:: WORK TASK ::
Every line below from the one with "index tip: (349, 329)" through the one with "thumb mcp: (72, 101)" should be retyped exactly, both ends included; no other lines and no pictures.

(Limb landmark coordinates)
---
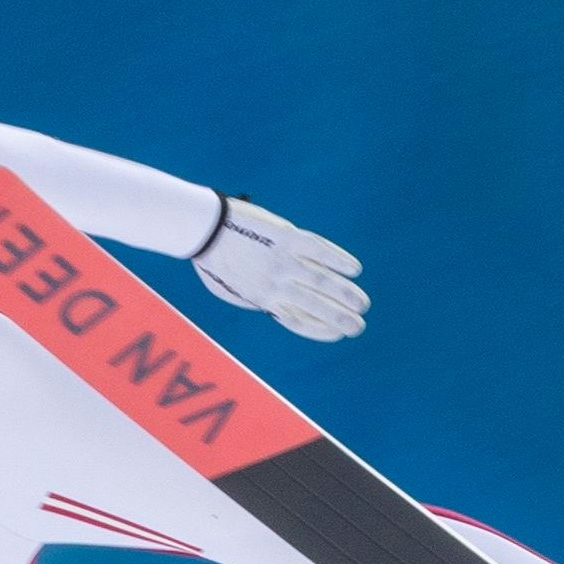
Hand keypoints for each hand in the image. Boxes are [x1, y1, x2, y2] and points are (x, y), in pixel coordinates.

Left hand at [193, 198, 368, 341]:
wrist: (200, 229)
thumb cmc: (211, 260)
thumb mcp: (228, 289)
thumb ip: (253, 298)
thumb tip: (272, 306)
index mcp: (261, 299)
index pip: (298, 320)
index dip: (320, 330)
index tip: (338, 334)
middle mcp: (275, 284)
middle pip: (314, 306)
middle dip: (340, 318)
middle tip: (358, 327)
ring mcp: (281, 261)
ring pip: (321, 281)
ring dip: (346, 294)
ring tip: (363, 304)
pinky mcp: (285, 238)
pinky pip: (318, 249)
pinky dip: (338, 259)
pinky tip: (355, 269)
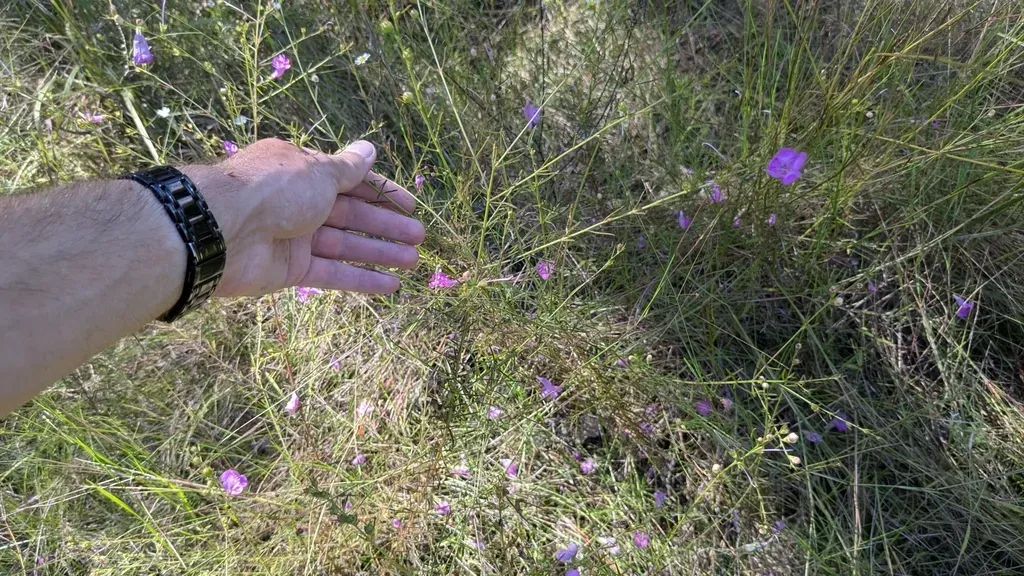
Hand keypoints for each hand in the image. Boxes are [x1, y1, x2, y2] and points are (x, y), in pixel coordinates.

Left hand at [185, 138, 424, 297]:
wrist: (223, 230)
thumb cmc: (275, 189)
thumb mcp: (318, 172)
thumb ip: (348, 168)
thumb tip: (370, 149)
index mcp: (304, 172)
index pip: (351, 181)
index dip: (382, 193)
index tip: (410, 206)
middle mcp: (300, 203)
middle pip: (352, 214)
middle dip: (386, 225)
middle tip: (419, 237)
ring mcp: (295, 237)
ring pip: (346, 245)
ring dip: (380, 253)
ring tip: (413, 261)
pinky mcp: (291, 270)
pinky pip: (333, 274)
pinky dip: (361, 279)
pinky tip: (391, 286)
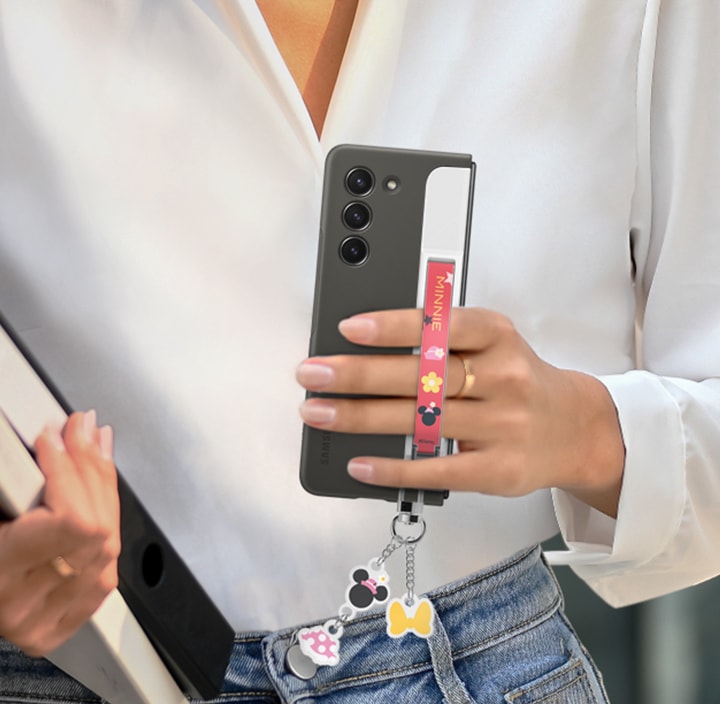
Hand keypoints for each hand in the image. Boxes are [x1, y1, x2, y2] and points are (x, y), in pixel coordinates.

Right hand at [0, 411, 119, 656]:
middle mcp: (31, 604)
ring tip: (94, 442)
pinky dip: (107, 514)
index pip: (68, 522)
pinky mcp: (73, 611)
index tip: (52, 436)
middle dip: (88, 467)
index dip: (67, 472)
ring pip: (108, 541)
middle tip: (79, 426)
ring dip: (102, 483)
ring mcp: (58, 612)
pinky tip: (100, 481)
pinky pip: (108, 558)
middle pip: (93, 528)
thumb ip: (9, 481)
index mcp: (0, 577)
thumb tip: (47, 439)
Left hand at [297, 308, 624, 516]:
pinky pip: (437, 470)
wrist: (574, 428)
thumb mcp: (493, 344)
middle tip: (312, 374)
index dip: (394, 327)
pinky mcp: (498, 470)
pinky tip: (358, 463)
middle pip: (421, 376)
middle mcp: (504, 378)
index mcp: (499, 336)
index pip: (443, 325)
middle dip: (358, 375)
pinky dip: (392, 468)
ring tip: (318, 412)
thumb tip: (366, 347)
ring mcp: (503, 427)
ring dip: (361, 418)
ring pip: (421, 421)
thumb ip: (442, 341)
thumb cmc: (516, 378)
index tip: (349, 329)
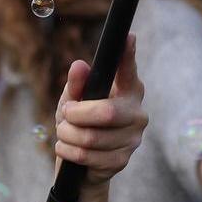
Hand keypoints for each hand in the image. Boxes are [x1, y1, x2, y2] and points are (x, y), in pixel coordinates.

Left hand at [53, 34, 146, 187]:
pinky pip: (85, 155)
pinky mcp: (122, 161)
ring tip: (64, 132)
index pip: (128, 72)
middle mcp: (137, 114)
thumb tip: (79, 65)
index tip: (127, 37)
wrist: (80, 163)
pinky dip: (66, 150)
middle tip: (65, 115)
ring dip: (66, 134)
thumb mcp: (72, 101)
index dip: (127, 56)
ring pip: (90, 137)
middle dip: (75, 115)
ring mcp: (132, 139)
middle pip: (106, 113)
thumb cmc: (79, 124)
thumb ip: (76, 85)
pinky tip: (67, 147)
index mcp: (128, 92)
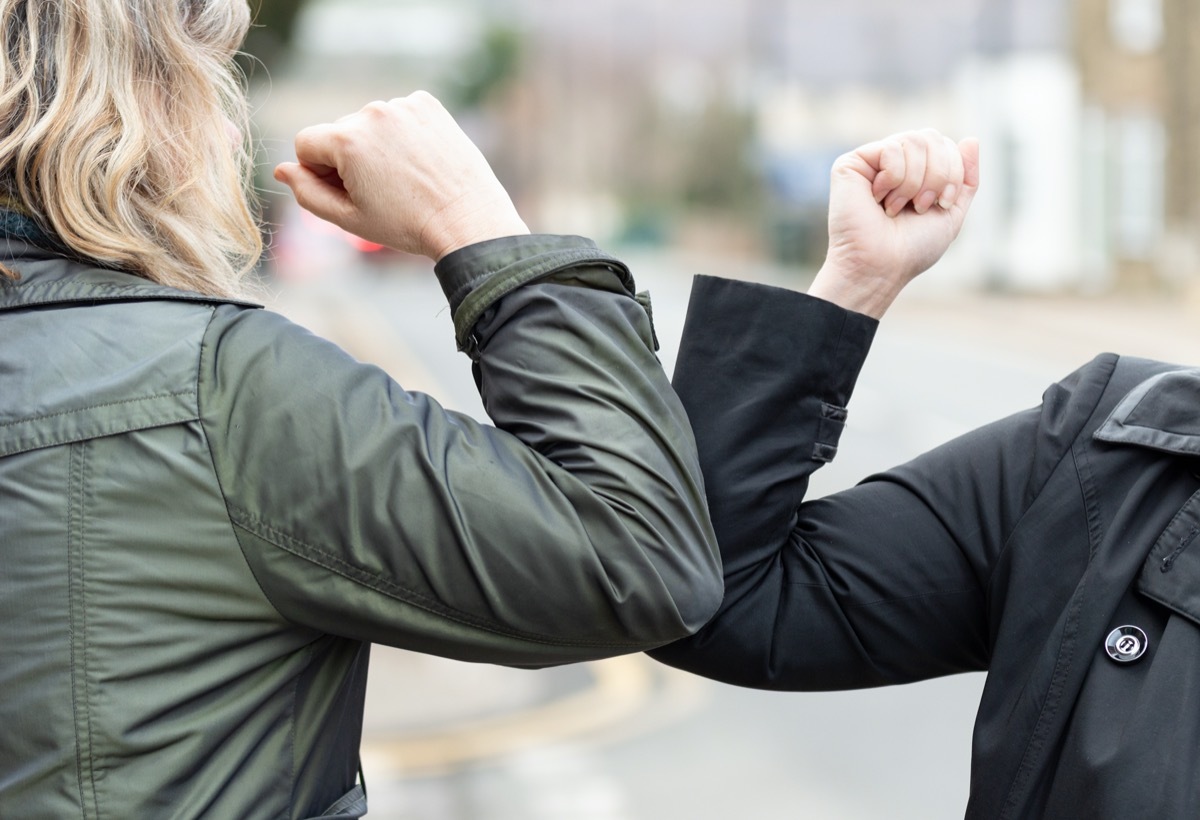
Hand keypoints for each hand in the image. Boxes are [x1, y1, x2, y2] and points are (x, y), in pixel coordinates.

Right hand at [274, 91, 528, 260]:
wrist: (468, 221)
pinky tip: (420, 160)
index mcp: (346, 139)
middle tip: (382, 192)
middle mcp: (371, 112)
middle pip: (338, 133)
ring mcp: (402, 105)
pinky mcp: (427, 104)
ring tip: (405, 178)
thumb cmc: (407, 225)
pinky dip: (403, 134)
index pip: (305, 144)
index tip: (346, 192)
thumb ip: (307, 193)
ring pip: (369, 124)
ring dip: (377, 146)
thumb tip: (281, 169)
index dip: (318, 173)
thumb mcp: (349, 218)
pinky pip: (399, 115)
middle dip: (349, 159)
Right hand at [807, 129, 979, 317]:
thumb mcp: (951, 212)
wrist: (880, 266)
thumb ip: (966, 177)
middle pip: (931, 137)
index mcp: (916, 172)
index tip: (941, 204)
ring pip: (913, 140)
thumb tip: (971, 138)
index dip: (953, 171)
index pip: (945, 144)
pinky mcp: (851, 164)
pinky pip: (891, 148)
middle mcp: (893, 163)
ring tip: (896, 208)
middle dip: (938, 174)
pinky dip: (894, 178)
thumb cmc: (912, 248)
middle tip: (921, 206)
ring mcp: (871, 162)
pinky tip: (878, 199)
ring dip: (915, 181)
---
:: SOLUTION TO THIS PROBLEM ::
index tip: (349, 329)
Hand keypoints for each hand in the image. Boxes are [x1, y1, x2, y2] and points are (x, y), in pixel coordinates.

Left hand at [53, 34, 146, 187]:
pinky pip: (85, 155)
pinky mcp: (122, 161)
ring tip: (64, 132)
index pip: (128, 72)
middle mcp: (137, 114)
thumb tip: (79, 65)
index tip: (127, 37)
wrist: (80, 163)
pinky dip: (66, 150)
middle tip: (65, 115)
ring dip: (66, 134)
thumb mcp: (72, 101)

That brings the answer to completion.